── Text passage

A few months back I launched my self-hosted blog on this site with a post on the process. I ended that post discussing the points of friction in using gatsby-theme-blog
and vowed to work with the Themes Team to improve some of the rough edges.
As it turns out, some things changed between then and now. Most significantly I joined the themes team and decided to roll up my sleeves and solve these challenges myself!
Despite writing the code, updating the docs and producing a blog post for the release on gatsbyjs.org I figured one more post couldn't hurt.
The focus here is on how I migrated this site and specifically addressed the notes from my initial experience.
Upgrading
I won't spend too much time on this because it's written elsewhere. Specifically, the migration notes in the README.
Styles
To be perfectly transparent I didn't really follow my own advice. I upgraded to 2.0 despite not wanting to change the look of my blog. That meant re-implementing typography. However, I look forward to the flexibility that gives me for a re-design going forward.
I also opted to continue using the default preset styles with my minimal overrides. I'd figured out how to work with them in a way I enjoyed. But it's nice to know that I now have the option to turn them off.
{resolve: `gatsby-theme-blog`,options: {basePath: `/posts`,preset: false},},
Accessibility
The most significant piece of the migration was working with the new SkipNav feature. Thanks to awesome work by the larger Gatsby Team gatsby-theme-blog
now includes a major accessibility feature for navigation. It's built into the layout of each post and the header.

────
── Provided information

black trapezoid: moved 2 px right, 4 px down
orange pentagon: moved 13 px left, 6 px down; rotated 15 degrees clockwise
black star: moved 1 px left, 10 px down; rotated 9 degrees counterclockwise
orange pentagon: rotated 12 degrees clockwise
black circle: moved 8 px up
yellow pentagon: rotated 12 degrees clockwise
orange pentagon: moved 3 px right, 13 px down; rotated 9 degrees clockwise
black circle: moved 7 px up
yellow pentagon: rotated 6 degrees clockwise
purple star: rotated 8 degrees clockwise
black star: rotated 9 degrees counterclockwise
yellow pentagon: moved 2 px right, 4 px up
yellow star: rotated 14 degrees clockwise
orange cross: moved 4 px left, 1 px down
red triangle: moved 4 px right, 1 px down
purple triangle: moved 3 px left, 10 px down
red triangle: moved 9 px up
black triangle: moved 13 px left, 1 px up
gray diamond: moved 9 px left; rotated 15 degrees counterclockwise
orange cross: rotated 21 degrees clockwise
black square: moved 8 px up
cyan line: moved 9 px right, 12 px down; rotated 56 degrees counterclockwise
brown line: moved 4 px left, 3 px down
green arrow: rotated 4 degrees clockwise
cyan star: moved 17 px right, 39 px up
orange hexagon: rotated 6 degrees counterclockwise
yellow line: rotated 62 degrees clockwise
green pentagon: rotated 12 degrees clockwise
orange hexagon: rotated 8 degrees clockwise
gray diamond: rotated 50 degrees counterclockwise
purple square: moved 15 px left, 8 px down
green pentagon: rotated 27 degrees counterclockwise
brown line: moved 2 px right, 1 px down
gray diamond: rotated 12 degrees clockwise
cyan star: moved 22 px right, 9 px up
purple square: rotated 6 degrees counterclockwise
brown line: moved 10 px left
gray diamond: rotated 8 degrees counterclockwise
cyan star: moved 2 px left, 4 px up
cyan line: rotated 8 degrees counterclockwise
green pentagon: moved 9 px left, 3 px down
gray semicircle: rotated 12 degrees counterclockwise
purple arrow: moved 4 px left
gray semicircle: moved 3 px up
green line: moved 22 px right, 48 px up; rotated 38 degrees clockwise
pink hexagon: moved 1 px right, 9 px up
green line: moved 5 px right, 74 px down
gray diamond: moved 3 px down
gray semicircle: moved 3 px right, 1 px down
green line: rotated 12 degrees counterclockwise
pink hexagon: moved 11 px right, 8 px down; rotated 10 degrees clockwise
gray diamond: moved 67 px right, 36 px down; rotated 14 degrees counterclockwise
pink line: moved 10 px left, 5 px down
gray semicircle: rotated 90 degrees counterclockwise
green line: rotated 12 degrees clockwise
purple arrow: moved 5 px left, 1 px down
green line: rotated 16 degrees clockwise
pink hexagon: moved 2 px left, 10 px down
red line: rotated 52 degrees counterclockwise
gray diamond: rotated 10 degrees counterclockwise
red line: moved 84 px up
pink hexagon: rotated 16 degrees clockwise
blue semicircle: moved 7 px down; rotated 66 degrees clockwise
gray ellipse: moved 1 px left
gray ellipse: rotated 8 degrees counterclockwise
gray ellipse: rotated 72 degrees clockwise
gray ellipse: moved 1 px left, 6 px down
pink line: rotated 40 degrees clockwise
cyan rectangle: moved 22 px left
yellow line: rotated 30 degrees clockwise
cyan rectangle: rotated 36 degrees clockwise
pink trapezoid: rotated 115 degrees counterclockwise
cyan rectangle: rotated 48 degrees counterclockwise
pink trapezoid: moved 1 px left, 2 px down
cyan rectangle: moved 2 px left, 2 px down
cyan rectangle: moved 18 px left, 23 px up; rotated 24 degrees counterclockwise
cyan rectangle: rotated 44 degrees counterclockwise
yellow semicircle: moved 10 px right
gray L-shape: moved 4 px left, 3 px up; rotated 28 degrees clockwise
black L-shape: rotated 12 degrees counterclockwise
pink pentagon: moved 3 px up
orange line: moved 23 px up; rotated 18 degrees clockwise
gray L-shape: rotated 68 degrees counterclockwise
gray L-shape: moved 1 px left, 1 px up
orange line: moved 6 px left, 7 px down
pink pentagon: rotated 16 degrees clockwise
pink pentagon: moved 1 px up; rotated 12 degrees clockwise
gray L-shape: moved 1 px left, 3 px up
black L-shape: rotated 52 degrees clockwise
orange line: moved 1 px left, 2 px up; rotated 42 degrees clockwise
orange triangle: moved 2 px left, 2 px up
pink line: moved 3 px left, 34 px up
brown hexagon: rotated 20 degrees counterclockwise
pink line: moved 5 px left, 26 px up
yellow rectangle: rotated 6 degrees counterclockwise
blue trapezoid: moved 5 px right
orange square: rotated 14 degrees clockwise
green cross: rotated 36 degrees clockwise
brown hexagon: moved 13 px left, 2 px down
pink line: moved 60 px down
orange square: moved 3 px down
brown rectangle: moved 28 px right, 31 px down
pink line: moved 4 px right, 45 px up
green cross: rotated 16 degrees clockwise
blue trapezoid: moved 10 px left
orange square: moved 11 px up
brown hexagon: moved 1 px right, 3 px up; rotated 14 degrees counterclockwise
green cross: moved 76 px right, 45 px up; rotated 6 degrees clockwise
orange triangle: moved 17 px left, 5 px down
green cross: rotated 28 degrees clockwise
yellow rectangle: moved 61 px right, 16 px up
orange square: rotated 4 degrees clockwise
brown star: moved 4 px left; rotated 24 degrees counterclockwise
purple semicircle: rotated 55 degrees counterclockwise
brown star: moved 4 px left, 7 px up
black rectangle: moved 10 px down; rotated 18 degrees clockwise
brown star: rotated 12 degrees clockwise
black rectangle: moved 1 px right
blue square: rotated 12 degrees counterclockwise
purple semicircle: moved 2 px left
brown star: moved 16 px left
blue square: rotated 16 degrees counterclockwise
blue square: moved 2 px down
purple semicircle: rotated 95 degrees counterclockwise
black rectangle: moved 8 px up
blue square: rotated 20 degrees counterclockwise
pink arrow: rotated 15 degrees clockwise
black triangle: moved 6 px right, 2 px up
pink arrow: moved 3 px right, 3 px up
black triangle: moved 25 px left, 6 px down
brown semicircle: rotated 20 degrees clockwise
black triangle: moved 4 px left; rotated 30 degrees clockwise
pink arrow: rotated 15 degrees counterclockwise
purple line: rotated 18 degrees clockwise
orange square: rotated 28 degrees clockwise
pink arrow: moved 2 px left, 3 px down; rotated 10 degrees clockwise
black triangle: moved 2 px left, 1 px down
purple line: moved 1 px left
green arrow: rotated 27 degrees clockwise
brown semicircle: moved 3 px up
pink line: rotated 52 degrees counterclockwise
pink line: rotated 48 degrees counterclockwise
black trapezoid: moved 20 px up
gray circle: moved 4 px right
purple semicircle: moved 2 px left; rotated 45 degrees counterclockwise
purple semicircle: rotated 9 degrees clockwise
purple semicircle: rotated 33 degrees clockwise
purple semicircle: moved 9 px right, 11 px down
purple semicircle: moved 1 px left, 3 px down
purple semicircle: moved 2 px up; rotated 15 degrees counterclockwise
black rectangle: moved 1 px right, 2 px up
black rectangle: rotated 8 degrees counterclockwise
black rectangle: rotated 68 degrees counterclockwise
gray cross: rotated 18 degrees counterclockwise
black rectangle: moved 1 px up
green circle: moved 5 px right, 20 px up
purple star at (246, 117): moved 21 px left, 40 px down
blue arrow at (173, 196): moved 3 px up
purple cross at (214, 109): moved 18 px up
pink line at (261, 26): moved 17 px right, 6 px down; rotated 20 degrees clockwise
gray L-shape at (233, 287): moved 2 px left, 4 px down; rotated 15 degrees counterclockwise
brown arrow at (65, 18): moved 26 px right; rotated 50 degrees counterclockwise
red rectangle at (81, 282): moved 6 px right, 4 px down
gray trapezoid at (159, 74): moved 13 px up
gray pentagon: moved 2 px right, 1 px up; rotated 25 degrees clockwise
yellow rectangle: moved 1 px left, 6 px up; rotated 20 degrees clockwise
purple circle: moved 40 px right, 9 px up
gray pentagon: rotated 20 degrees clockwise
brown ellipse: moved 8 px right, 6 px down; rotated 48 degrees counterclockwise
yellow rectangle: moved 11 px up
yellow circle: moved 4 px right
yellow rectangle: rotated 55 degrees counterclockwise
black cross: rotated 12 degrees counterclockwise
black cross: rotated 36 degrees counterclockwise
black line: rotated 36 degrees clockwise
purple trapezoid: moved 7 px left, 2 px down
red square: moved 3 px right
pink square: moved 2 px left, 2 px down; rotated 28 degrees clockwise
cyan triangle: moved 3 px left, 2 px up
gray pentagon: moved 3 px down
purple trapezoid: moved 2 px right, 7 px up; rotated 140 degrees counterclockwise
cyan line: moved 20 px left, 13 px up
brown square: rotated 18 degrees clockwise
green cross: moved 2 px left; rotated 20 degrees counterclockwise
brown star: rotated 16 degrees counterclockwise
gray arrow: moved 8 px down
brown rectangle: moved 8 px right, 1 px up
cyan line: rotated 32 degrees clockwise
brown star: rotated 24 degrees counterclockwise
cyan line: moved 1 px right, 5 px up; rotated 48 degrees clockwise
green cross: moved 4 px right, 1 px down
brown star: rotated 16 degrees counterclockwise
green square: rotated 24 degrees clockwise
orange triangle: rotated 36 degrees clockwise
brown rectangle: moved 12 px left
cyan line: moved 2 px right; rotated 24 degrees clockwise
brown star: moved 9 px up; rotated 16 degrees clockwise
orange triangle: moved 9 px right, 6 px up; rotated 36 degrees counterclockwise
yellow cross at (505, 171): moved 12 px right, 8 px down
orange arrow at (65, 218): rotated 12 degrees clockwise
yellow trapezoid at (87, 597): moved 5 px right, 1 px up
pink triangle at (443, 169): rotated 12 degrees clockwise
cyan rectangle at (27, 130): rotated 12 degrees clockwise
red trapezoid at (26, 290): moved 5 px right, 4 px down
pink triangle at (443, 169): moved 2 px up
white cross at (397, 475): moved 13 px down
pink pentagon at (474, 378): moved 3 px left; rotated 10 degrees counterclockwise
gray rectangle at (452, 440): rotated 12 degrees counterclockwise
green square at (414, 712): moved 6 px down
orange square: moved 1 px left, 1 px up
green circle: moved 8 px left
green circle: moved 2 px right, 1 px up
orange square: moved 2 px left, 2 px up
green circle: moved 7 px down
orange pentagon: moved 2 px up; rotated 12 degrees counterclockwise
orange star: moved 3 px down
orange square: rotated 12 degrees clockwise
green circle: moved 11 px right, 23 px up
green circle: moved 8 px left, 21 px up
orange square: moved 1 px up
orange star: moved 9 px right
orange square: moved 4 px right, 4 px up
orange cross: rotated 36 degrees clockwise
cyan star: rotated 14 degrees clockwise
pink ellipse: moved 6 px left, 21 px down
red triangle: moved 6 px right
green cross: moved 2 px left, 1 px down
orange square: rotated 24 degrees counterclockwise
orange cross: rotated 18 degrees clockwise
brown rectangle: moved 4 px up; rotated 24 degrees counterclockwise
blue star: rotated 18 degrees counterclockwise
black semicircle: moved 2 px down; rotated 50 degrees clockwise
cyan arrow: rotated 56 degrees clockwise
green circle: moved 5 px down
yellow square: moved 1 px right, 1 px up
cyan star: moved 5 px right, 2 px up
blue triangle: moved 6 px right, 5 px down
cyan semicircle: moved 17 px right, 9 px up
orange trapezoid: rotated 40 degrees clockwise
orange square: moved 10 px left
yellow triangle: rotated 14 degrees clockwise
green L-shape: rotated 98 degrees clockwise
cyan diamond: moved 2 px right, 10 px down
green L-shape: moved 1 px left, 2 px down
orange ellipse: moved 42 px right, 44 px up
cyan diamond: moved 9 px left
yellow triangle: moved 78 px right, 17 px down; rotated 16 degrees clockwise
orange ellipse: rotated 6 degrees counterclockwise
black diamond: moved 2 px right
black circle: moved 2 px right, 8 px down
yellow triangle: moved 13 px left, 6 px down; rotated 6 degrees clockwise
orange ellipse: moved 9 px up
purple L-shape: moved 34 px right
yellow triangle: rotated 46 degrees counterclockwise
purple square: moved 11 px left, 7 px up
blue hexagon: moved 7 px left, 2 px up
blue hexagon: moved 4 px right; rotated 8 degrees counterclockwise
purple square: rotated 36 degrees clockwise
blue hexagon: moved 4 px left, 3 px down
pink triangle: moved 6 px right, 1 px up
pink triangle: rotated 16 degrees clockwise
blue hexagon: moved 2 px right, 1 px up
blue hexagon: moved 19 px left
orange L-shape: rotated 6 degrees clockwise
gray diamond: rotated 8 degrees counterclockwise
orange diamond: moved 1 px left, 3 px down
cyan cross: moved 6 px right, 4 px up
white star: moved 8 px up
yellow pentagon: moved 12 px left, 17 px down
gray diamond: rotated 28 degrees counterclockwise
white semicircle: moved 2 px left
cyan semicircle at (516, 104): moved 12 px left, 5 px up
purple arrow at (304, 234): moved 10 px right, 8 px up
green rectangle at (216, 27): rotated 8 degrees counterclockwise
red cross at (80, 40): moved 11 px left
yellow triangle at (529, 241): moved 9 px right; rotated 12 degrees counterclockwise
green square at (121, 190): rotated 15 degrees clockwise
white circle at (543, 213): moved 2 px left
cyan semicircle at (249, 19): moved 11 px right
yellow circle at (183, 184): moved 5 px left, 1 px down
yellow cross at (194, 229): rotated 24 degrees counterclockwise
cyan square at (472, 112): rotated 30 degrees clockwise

────

▶ **Check your understanding**
1: Do the following statements agree with the post on migrating the blog? Answer each with yes or no and quote the words of the post that decide it.
(a) The author joined the Themes Team.
(b) The author turned off the default preset styles.
(c) The author wanted to change the look of the blog when upgrading to 2.0.
2: Please continue the post on migrating the blog, starting right after its final sentence.

▶ **Answers in order**
1:
(a) Yes: "Most significantly I joined the themes team"
(b) No: "I also opted to continue using the default preset styles with my minimal overrides."
(c) No: "I upgraded to 2.0 despite not wanting to change the look of my blog."

2:
In my case, I override the header of each blog post and my blog sits in a larger site outside of the theme. That meant adding SkipNav
manually in addition to what the theme shipped. There is a great example repo from Madalyn that shows how to do this.
Adding Features
Images
With a working site I was able to make use of all the new features! The big one was featured images that also act as social images. This post is using a local image file, but I could make use of an external URL which is pretty cool.
Prism
One of the other points of friction was wanting to use a prism preset without having to design my own. Lucky for me, it's now built it in!
{resolve: `gatsby-theme-blog`,options: {basePath: `/posts`,prismPreset: `prism-okaidia`},},
The other nice Prism feature is actually highlighted (get it!) above. The theme now supports line highlighting in code snippets! Really excited to use this moving forward.
What's Next?
Last time I talked about the points of friction and things I wanted to see. I'm pretty excited by what we've done so I'm looking forward to getting input from other voices.
In the process of releasing this we've written A LOT of docs. I look forward to watching everyone play around with the Blog Theme and make it their own.